Angesichts der militärischen Entwicklung wurde ein Siegfrieden immer unrealistischer, und auch Tirpitz' Kanzlerambitionen blieben ohne Erfolg. Der Beschluss zur Selbstauflösung erfolgte am 10. Dezember 1918 angesichts der November-Revolution. Parteiführer sowie –vermögen gingen zur Deutschnationalen Volkspartei (DNVP) über.

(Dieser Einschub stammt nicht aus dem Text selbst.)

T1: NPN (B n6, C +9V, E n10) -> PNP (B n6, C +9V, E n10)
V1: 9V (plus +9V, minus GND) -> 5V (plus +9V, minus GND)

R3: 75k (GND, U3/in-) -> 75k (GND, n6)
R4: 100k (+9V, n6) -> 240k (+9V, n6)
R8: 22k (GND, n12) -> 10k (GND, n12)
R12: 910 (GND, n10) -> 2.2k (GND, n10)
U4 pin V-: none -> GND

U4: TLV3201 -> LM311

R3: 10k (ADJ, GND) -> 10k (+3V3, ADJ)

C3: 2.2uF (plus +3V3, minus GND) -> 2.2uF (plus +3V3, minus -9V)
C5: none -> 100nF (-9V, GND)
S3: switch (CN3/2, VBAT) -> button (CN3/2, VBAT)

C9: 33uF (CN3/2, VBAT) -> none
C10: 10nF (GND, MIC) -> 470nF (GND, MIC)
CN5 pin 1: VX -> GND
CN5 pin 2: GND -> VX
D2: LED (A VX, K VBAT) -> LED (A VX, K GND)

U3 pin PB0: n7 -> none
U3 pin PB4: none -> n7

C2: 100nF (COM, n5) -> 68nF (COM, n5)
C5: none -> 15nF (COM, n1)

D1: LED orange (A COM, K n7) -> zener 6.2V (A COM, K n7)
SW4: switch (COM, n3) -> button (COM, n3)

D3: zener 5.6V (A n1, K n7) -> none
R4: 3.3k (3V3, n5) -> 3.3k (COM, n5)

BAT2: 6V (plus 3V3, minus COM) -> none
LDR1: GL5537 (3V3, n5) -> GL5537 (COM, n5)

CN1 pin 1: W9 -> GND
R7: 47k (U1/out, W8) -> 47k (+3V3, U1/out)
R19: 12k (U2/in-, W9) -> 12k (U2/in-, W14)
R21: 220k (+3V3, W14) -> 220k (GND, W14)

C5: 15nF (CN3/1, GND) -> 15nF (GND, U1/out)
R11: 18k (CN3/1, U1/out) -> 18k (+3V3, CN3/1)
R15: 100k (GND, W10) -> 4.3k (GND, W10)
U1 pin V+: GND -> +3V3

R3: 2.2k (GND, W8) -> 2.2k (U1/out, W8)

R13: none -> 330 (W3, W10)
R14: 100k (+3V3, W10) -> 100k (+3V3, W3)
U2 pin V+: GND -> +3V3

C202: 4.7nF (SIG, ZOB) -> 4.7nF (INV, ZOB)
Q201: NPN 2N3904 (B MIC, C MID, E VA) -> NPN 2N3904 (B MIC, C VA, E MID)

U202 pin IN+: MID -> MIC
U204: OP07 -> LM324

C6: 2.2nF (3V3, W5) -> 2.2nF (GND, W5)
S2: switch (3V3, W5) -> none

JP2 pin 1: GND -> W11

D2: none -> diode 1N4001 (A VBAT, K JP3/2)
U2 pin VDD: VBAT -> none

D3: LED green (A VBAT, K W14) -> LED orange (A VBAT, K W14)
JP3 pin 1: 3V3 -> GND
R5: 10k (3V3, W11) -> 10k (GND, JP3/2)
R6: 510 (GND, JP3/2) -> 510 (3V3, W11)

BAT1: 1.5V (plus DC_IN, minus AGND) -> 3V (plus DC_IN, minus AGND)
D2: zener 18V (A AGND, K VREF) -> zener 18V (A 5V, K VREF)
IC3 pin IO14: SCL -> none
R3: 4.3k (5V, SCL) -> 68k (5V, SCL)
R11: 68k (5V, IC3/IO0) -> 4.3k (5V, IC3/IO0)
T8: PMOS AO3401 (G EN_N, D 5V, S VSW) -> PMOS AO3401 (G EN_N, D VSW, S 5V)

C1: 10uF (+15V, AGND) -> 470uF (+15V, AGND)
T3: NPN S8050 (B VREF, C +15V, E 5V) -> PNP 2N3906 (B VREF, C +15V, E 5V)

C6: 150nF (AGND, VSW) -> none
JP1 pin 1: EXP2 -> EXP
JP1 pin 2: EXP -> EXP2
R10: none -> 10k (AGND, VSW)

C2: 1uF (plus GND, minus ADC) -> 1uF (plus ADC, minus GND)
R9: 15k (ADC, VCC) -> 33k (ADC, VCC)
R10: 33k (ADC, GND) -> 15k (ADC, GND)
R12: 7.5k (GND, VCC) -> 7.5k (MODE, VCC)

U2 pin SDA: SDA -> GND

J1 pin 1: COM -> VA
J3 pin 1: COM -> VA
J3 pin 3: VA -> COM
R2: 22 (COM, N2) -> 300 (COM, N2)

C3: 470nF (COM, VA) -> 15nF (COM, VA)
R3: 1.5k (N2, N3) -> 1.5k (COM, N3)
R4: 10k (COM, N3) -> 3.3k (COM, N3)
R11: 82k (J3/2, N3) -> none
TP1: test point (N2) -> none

Die Ausgangslage in Bayern

Die Gründung des bayerischen Landesverbandes der DVLP kann als Höhepunkt der – bayernweit vor allem in München betriebenen – Agitation der sog. Kanzlersturzbewegung angesehen werden: Seit 1914/15 wurde in der Landeshauptstadt in informellen Zirkeln die Kriegszielfrage heiß diskutiert. Schriftliche Eingaben an die bayerische Regierung forderten neben der Absetzung des Reichskanzlers Annexionen in mehreren Ländern Europas sowie ein deutsches Kolonialreich in Afrika. Eine im Juli 1915 von über tausend "Intellektuellen Deutschlands" versandte Kriegsziel-Denkschrift unterschrieben auch 136 Bayern – unter anderem der pfälzische Reichsrat Franz von Buhl (1867-1921), der 1917 zum Ersten Vorsitzenden der Bayern-DVLP avancierte. 1916 formierte sich ein "Volksausschuss für die rasche Niederwerfung Englands". Diese Organisation stellte nicht nur den ersten Zusammenschluss der Münchner Annexionisten-Szene dar, sondern vereinigte bereits die Mehrheit der späteren Führungspersönlichkeiten der bayerischen DVLP, so zum Beispiel Max von Gruber (1853-1927) und Emil Kraepelin (1856-1926).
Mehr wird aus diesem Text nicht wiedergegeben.